I used to believe in the concept of being self made. As I became an adult that mental image picture shattered pretty quickly. It just doesn’t seem real to me. Most of my life I have failed. I fail because I try. With the small amount of success that I have had so far in life, what I recall is having help along the way. Whether it was a family member, friend or simply someone who inspired me, I have had some form of help on my journey in life.
When you think of gratitude you usually immediately think of people who helped you in positive way. I think the same way, however, I do think of those who have hurt me in the past. I am grateful for them as well, because they played apart in who I am today. What I am trying to say is, sometimes the bad things that happen to us in life, they drive us to embrace more of our true selves.
I’m sure its rather apparent from recent blogs, but I am in a time of reflection. And during this time of reflection I find that I am grateful for pretty much everyone who has impacted me from birth until now. Sure there are certain individuals that stand out more than others, but I really am grateful for all the people I have connected with at some point in the past.
Fall in love, get your heart broken, get hired, get fired, watch your dream sprout from the ground and then watch it shatter into pieces. Live life a little bit and change seems to become less and less intimidating. I believe it is okay to fall, to get burnt or burn out, but always remember to get back up. I’m grateful for the times I was depressed because it makes feeling joy that much sweeter. I am grateful for being homeless in California because I came to realize is that what we fear in our minds is not always that bad when experienced. I experienced a lot of freedom and joy while being homeless. I’m grateful for the short time in my life.
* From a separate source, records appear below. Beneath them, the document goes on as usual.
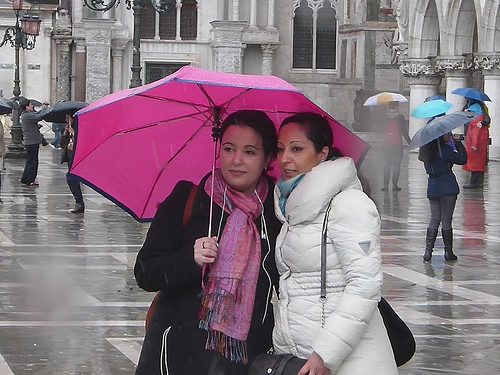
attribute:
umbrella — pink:
[67, 63, 374, 225]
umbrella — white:
[363, 92, 409, 106]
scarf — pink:
[201, 171, 269, 363]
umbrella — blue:
[409, 113, 476, 149]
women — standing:
[132, 110, 396, 375]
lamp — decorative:
[1, 1, 42, 159]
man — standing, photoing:
[17, 99, 50, 187]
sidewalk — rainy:
[4, 220, 103, 373]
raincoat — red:
[465, 116, 489, 172]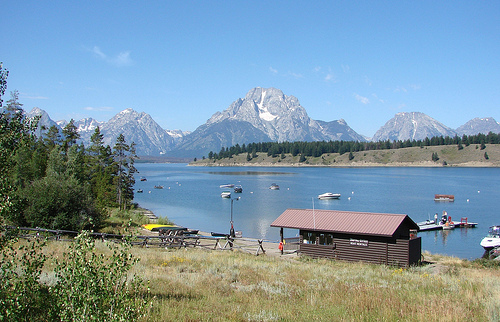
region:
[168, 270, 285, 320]
The grass is the color yellow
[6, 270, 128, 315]
The leaves are short and green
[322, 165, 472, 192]
The lake water is calm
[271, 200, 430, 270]
The store on the lake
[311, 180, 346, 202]
The boat on the lake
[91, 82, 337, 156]
The mountains are majestic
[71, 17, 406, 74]
The sky is clear and blue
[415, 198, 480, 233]
The doc in the water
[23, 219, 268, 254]
The gate is made of metal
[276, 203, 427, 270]
The building is the color brown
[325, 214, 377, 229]
Roof of a structure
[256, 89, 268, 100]
The summit of the mountain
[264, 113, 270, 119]
Snow on the mountain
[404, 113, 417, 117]
A dome shaped mountain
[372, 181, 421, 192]
A blue body of water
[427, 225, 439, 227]
The surface of a pier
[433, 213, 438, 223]
A person standing on the pier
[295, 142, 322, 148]
A forest in the background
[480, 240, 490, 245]
A boat near the shore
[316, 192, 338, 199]
A boat in the water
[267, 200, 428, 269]
brown building by the lake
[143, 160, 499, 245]
boats in the lake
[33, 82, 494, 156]
range of mountains behind lake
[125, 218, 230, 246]
picnic tables on shoreline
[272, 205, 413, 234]
brown roof of the building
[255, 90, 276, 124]
snow on the mountainside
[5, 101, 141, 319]
trees along foreground shoreline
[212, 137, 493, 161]
trees on background shoreline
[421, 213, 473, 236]
dock in the water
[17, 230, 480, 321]
patchy grass on the shoreline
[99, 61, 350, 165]
mountains in the background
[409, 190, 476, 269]
people on the deck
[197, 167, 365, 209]
boats on the water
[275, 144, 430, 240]
the water is blue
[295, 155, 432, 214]
the water is calm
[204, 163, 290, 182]
a patch of shiny water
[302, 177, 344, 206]
the boat is white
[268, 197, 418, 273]
the building is brown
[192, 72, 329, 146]
the mountain has snow on it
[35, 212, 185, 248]
the benches are empty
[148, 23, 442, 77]
The sky is the color blue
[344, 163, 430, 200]
The lake water is calm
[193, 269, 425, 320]
The grass is the color yellow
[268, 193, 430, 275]
The store on the ground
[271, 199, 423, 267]
The store is the color brown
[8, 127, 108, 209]
The trees are the color green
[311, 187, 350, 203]
The boat on the water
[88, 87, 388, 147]
The mountains are the color grey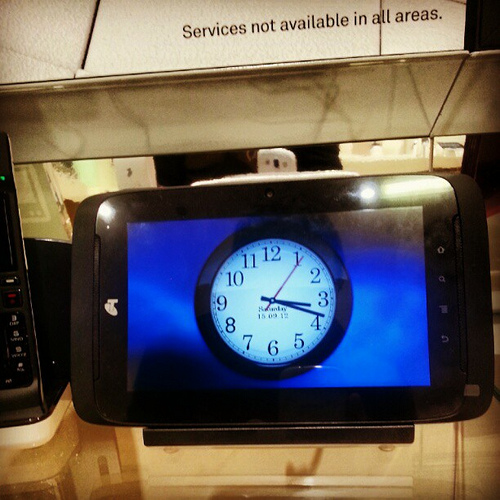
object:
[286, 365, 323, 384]
edge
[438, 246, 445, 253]
button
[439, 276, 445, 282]
button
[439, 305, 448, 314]
button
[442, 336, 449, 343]
button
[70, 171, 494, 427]
black phone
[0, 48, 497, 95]
ceiling edge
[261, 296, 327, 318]
han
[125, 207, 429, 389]
screen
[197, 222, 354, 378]
clock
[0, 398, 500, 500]
table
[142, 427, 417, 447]
handle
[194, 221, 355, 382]
frame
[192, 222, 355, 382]
clock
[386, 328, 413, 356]
part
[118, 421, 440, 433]
edge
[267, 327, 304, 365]
part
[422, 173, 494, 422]
side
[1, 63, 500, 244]
tabletop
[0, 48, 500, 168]
ceiling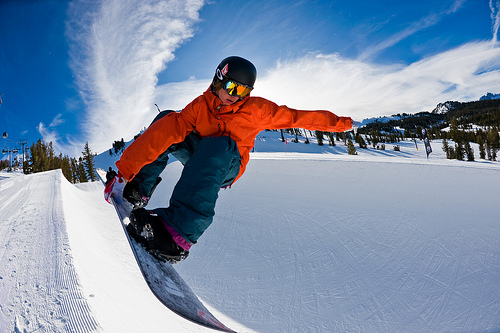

When I was homeless, I had time. The older I get the more I value time. I will take time over money any day. Sure you need money to survive in the modern world, but it doesn’t really play a huge role into my happiness. The way I spend my time though, that is a huge factor regarding my happiness. I am grateful for time. I don’t understand people that are busy, busy, busy. Sure being productive is good thing, but in moderation. I think being able to relax and having time to digest and comprehend what you are doing is important.
I am grateful to be alive, but that is not enough. Feeling alive is what is important. Sure, maybe not every moment in life will be filled with absolute joy, but the more of those you have, those intense moments of love and happiness – that is what makes life worth living. Have you had a moment where you felt so connected to your body that all your senses were heightened? A moment where everything feels so real? Those are moments I am grateful for.